**ASSIGNMENT**
Please copy all of the material below line for line, with no changes to any character.
[Start of section]
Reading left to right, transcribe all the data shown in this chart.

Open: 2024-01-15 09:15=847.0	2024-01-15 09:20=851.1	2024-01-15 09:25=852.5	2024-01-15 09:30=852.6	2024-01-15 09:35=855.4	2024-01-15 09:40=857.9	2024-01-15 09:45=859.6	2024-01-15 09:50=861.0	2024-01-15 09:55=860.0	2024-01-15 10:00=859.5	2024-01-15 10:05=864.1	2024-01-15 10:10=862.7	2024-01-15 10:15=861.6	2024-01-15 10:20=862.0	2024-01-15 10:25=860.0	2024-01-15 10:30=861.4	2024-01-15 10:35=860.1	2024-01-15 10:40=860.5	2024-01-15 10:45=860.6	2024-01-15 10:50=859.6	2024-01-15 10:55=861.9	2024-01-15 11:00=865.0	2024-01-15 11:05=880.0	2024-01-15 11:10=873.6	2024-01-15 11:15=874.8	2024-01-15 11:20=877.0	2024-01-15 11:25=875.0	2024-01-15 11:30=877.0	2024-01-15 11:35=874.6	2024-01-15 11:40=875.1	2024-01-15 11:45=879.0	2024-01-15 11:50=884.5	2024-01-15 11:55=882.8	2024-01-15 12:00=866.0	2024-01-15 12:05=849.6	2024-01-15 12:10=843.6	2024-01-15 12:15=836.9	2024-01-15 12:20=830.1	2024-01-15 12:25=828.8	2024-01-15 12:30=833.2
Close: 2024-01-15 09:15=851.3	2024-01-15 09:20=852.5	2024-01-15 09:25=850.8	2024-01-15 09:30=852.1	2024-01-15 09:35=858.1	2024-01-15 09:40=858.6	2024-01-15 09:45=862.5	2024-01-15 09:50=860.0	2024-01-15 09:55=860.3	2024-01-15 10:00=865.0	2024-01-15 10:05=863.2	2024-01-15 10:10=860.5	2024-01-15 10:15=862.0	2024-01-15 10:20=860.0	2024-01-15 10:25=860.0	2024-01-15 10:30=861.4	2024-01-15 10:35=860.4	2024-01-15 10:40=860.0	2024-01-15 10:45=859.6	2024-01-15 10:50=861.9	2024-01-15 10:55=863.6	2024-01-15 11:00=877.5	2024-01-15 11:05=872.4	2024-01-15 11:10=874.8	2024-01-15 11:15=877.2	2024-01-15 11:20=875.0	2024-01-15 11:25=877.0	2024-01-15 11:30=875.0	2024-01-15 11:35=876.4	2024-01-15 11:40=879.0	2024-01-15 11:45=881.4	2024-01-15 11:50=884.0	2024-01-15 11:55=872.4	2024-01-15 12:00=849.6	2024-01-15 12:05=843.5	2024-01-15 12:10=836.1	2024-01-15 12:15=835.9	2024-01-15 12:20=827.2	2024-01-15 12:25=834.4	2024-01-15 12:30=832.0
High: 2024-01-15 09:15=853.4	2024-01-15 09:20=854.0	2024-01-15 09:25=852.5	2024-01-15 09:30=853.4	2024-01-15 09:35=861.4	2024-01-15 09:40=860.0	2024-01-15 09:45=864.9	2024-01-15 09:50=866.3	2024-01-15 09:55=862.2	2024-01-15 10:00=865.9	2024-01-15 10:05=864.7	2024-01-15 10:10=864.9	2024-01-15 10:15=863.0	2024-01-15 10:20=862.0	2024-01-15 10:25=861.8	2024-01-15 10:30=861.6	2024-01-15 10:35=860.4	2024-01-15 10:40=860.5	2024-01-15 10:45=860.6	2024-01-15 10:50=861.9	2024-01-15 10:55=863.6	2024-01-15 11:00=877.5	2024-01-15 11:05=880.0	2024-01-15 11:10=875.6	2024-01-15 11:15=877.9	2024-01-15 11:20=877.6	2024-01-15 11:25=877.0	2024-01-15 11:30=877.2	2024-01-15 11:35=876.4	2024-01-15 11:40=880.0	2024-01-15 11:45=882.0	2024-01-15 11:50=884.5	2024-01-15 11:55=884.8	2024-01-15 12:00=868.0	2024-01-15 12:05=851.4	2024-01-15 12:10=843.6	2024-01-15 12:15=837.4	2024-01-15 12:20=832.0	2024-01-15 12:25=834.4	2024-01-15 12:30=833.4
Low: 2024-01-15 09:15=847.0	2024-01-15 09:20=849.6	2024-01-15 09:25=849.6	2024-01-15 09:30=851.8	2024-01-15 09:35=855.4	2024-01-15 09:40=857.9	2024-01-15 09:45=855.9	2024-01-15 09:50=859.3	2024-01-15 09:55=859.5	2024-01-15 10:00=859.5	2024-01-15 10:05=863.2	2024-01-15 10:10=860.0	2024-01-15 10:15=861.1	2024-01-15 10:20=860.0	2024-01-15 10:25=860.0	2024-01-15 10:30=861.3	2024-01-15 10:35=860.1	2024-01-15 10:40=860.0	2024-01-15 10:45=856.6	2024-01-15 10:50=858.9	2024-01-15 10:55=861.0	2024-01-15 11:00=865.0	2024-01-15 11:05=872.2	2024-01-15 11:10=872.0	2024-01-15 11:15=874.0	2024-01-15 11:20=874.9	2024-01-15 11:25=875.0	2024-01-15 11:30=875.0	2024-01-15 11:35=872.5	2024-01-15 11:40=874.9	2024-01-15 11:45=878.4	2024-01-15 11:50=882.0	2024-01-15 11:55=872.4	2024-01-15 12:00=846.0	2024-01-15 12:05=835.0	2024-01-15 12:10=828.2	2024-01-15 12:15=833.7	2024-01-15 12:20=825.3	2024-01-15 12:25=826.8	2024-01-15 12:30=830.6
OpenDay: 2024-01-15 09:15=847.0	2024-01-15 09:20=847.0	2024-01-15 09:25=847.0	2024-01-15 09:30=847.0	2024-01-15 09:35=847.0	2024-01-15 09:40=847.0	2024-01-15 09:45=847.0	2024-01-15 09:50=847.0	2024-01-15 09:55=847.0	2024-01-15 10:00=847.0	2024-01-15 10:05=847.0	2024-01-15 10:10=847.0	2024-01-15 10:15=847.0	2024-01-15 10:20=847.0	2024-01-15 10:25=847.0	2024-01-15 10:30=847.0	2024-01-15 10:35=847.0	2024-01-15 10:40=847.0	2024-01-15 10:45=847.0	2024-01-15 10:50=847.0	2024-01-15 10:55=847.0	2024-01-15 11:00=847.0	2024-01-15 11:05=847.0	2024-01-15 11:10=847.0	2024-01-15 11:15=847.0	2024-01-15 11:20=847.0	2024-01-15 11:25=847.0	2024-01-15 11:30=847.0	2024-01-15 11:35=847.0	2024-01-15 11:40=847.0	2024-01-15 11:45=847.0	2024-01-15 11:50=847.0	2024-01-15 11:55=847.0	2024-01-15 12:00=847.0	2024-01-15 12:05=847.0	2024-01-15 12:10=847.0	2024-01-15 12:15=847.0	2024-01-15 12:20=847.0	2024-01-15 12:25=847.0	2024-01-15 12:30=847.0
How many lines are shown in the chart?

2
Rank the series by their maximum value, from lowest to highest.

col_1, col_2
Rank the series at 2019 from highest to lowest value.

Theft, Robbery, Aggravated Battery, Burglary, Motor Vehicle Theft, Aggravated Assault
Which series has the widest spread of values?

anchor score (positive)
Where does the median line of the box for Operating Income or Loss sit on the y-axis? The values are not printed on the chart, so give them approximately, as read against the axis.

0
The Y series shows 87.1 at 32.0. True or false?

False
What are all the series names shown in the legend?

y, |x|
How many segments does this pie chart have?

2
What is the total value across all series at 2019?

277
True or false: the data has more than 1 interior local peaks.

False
[End of section]
**ANSWER BELOW**
Reading left to right, transcribe all the data shown in this chart.

Open: 2024-01-15 09:15=847.0	2024-01-15 09:20=851.1	2024-01-15 09:25=852.5	2024-01-15 09:30=852.6	2024-01-15 09:35=855.4	2024-01-15 09:40=857.9	2024-01-15 09:45=859.6	2024-01-15 09:50=861.0	2024-01-15 09:55=860.0	2024-01-15 10:00=859.5	2024-01-15 10:05=864.1	2024-01-15 10:10=862.7	2024-01-15 10:15=861.6	2024-01-15 10:20=862.0	2024-01-15 10:25=860.0	2024-01-15 10:30=861.4	2024-01-15 10:35=860.1	2024-01-15 10:40=860.5	2024-01-15 10:45=860.6	2024-01-15 10:50=859.6	2024-01-15 10:55=861.9	2024-01-15 11:00=865.0	2024-01-15 11:05=880.0	2024-01-15 11:10=873.6	2024-01-15 11:15=874.8	2024-01-15 11:20=877.0	2024-01-15 11:25=875.0	2024-01-15 11:30=877.0	2024-01-15 11:35=874.6	2024-01-15 11:40=875.1	2024-01-15 11:45=879.0	2024-01-15 11:50=884.5	2024-01-15 11:55=882.8	2024-01-15 12:00=866.0	2024-01-15 12:05=849.6	2024-01-15 12:10=843.6	2024-01-15 12:15=836.9	2024-01-15 12:20=830.1	2024-01-15 12:25=828.8	2024-01-15 12:30=833.2
Close: 2024-01-15 09:15=851.3	2024-01-15 09:20=852.5	2024-01-15 09:25=850.8	2024-01-15 09:30=852.1	2024-01-15 09:35=858.1	2024-01-15 09:40=858.6	2024-01-15 09:45=862.5	2024-01-15 09:50=860.0	2024-01-15 09:55=860.3	2024-01-15 10:00=865.0	2024-01-15 10:05=863.2	2024-01-15 10:10=860.5	2024-01-15 10:15=862.0	2024-01-15 10:20=860.0	2024-01-15 10:25=860.0	2024-01-15 10:30=861.4	2024-01-15 10:35=860.4	2024-01-15 10:40=860.0	2024-01-15 10:45=859.6	2024-01-15 10:50=861.9	2024-01-15 10:55=863.6	2024-01-15 11:00=877.5	2024-01-15 11:05=872.4	2024-01-15 11:10=874.8	2024-01-15 11:15=877.2	2024-01-15 11:20=875.0	2024-01-15 11:25=877.0	2024-01-15 11:30=875.0	2024-01-15 11:35=876.4	2024-01-15 11:40=879.0	2024-01-15 11:45=881.4	2024-01-15 11:50=884.0	2024-01-15 11:55=872.4	2024-01-15 12:00=849.6	2024-01-15 12:05=843.5	2024-01-15 12:10=836.1	2024-01-15 12:15=835.9	2024-01-15 12:20=827.2	2024-01-15 12:25=834.4	2024-01-15 12:30=832.0
High: 2024-01-15 09:15=853.4	2024-01-15 09:20=854.0	2024-01-15 09:25=852.5	2024-01-15 09:30=853.4	2024-01-15 09:35=861.4	2024-01-15 09:40=860.0	2024-01-15 09:45=864.9	2024-01-15 09:50=866.3	2024-01-15 09:55=862.2	2024-01-15 10:00=865.9	2024-01-15 10:05=864.7	2024-01-15 10:10=864.9	2024-01-15 10:15=863.0	2024-01-15 10:20=862.0	2024-01-15 10:25=861.8	2024-01-15 10:30=861.6	2024-01-15 10:35=860.4	2024-01-15 10:40=860.5	2024-01-15 10:45=860.6	2024-01-15 10:50=861.9	2024-01-15 10:55=863.6	2024-01-15 11:00=877.5	2024-01-15 11:05=880.0	2024-01-15 11:10=875.6	2024-01-15 11:15=877.9	2024-01-15 11:20=877.6	2024-01-15 11:25=877.0	2024-01-15 11:30=877.2	2024-01-15 11:35=876.4	2024-01-15 11:40=880.0	2024-01-15 11:45=882.0	2024-01-15 11:50=884.5	2024-01-15 11:55=884.8	2024-01-15 12:00=868.0	2024-01-15 12:05=851.4	2024-01-15 12:10=843.6	2024-01-15 12:15=837.4	2024-01-15 12:20=832.0	2024-01-15 12:25=834.4	2024-01-15 12:30=833.4
Low: 2024-01-15 09:15=847.0	2024-01-15 09:20=849.6	2024-01-15 09:25=849.6	2024-01-15 09:30=851.8	2024-01-15 09:35=855.4	2024-01-15 09:40=857.9	2024-01-15 09:45=855.9	2024-01-15 09:50=859.3	2024-01-15 09:55=859.5	2024-01-15 10:00=859.5	2024-01-15 10:05=863.2	2024-01-15 10:10=860.0	2024-01-15 10:15=861.1	2024-01-15 10:20=860.0	2024-01-15 10:25=860.0	2024-01-15 10:30=861.3	2024-01-15 10:35=860.1	2024-01-15 10:40=860.0	2024-01-15 10:45=856.6	2024-01-15 10:50=858.9	2024-01-15 10:55=861.0	2024-01-15 11:00=865.0	2024-01-15 11:05=872.2	2024-01-15 11:10=872.0	2024-01-15 11:15=874.0	2024-01-15 11:20=874.9	2024-01-15 11:25=875.0	2024-01-15 11:30=875.0	2024-01-15 11:35=872.5	2024-01-15 11:40=874.9	2024-01-15 11:45=878.4	2024-01-15 11:50=882.0	2024-01-15 11:55=872.4	2024-01-15 12:00=846.0	2024-01-15 12:05=835.0	2024-01-15 12:10=828.2	2024-01-15 12:15=833.7	2024-01-15 12:20=825.3	2024-01-15 12:25=826.8	2024-01-15 12:30=830.6
OpenDay: 2024-01-15 09:15=847.0	2024-01-15 09:20=847.0	2024-01-15 09:25=847.0	2024-01-15 09:30=847.0	2024-01-15 09:35=847.0	2024-01-15 09:40=847.0	2024-01-15 09:45=847.0	2024-01-15 09:50=847.0	2024-01-15 09:55=847.0	2024-01-15 10:00=847.0	2024-01-15 10:05=847.0	2024-01-15 10:10=847.0	2024-01-15 10:15=847.0	2024-01-15 10:20=847.0	2024-01-15 10:25=847.0	2024-01-15 10:30=847.0	2024-01-15 10:35=847.0	2024-01-15 10:40=847.0	2024-01-15 10:45=847.0	2024-01-15 10:50=847.0	2024-01-15 10:55=847.0	2024-01-15 11:00=847.0	2024-01-15 11:05=847.0	2024-01-15 11:10=847.0	2024-01-15 11:15=847.0	2024-01-15 11:20=847.0	2024-01-15 11:25=847.0	2024-01-15 11:30=847.0	2024-01-15 11:35=847.0	2024-01-15 11:40=847.0	2024-01-15 11:45=847.0	2024-01-15 11:50=847.0	2024-01-15 11:55=847.0	2024-01-15 12:00=847.0	2024-01-15 12:05=847.0	2024-01-15 12:10=847.0	2024-01-15 12:15=847.0	2024-01-15 12:20=847.0	2024-01-15 12:25=847.0	2024-01-15 12:30=847.0
How many lines are shown in the chart?

2
Rank the series by their maximum value, from lowest to highest.

col_1, col_2
Rank the series at 2019 from highest to lowest value.

Theft, Robbery, Aggravated Battery, Burglary, Motor Vehicle Theft, Aggravated Assault
Which series has the widest spread of values?

anchor score (positive)
Where does the median line of the box for Operating Income or Loss sit on the y-axis? The values are not printed on the chart, so give them approximately, as read against the axis.

0
The Y series shows 87.1 at 32.0. True or false?

False
What are all the series names shown in the legend?

y, |x|
How many segments does this pie chart have?

2
What is the total value across all series at 2019?

277
True or false: the data has more than 1 interior local peaks.

False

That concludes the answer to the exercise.